Record extracts section start
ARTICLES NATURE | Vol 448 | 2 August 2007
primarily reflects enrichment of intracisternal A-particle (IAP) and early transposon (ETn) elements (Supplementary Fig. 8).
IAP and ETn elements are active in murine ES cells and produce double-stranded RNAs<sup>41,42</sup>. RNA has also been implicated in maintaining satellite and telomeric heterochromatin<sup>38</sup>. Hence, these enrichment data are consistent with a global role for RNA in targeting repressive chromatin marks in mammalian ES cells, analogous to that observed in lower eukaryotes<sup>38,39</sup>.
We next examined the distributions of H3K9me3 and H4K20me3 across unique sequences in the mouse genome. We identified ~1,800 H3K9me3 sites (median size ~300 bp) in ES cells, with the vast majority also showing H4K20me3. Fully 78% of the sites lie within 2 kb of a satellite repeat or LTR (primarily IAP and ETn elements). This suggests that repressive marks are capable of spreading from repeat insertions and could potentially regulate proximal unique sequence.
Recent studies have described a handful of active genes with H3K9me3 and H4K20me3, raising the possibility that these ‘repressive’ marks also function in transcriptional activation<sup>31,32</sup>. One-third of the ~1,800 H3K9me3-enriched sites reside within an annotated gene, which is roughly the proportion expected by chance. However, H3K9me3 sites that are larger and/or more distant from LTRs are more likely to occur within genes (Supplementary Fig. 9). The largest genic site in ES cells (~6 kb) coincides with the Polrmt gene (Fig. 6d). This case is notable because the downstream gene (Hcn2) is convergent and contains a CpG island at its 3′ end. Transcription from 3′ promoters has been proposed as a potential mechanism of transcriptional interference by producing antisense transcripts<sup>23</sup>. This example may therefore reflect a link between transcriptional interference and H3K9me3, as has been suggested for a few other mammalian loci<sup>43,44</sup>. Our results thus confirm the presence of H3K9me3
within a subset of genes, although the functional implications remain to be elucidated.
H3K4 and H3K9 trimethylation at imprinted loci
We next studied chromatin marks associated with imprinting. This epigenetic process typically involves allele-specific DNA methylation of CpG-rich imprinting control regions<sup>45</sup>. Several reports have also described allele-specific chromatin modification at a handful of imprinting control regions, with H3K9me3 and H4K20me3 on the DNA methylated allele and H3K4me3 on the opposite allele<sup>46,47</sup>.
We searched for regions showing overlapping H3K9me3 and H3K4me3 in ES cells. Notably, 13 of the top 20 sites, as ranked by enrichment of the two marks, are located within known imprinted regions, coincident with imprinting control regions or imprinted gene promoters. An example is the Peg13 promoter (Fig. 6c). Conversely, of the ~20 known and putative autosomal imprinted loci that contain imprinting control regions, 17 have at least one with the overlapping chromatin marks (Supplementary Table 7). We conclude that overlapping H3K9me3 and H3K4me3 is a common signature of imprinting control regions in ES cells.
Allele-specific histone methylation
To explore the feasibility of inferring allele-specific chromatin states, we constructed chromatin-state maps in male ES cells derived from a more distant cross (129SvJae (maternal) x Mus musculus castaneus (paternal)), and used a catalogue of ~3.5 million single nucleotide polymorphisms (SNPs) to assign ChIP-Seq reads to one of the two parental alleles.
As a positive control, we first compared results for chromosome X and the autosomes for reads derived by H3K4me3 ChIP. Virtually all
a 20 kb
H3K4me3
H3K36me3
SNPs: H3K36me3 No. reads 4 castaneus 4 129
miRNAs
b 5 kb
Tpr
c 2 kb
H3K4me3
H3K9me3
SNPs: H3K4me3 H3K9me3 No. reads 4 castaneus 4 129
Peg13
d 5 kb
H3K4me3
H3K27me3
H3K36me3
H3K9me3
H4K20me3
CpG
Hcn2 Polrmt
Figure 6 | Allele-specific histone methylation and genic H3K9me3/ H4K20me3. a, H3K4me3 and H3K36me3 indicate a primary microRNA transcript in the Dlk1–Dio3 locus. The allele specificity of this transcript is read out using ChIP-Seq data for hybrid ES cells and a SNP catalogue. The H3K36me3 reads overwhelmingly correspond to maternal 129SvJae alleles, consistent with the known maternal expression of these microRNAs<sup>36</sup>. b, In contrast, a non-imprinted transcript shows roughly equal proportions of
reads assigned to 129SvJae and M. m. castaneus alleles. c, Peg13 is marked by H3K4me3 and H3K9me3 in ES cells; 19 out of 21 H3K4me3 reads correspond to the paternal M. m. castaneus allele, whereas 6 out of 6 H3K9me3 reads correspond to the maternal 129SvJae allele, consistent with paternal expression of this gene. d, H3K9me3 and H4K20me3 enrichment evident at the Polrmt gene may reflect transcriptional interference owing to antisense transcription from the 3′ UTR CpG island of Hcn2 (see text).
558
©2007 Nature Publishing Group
Record extracts section end
• _Exercise prompt_
Your response should be each line that includes the word "elements", copied from the records.

• _Solved problem_
primarily reflects enrichment of intracisternal A-particle (IAP) and early transposon (ETn) elements (Supplementary Fig. 8).
IAP and ETn elements are active in murine ES cells and produce double-stranded RNAs<sup>41,42</sup>. RNA has also been implicated in maintaining satellite and telomeric heterochromatin<sup>38</sup>. Hence, these enrichment data are consistent with a global role for RNA in targeting repressive chromatin marks in mammalian ES cells, analogous to that observed in lower eukaryotes<sup>38,39</sup>.
We next examined the distributions of H3K9me3 and H4K20me3 across unique sequences in the mouse genome. We identified ~1,800 H3K9me3 sites (median size ~300 bp) in ES cells, with the vast majority also showing H4K20me3. Fully 78% of the sites lie within 2 kb of a satellite repeat or LTR (primarily IAP and ETn elements). This suggests that repressive marks are capable of spreading from repeat insertions and could potentially regulate proximal unique sequence.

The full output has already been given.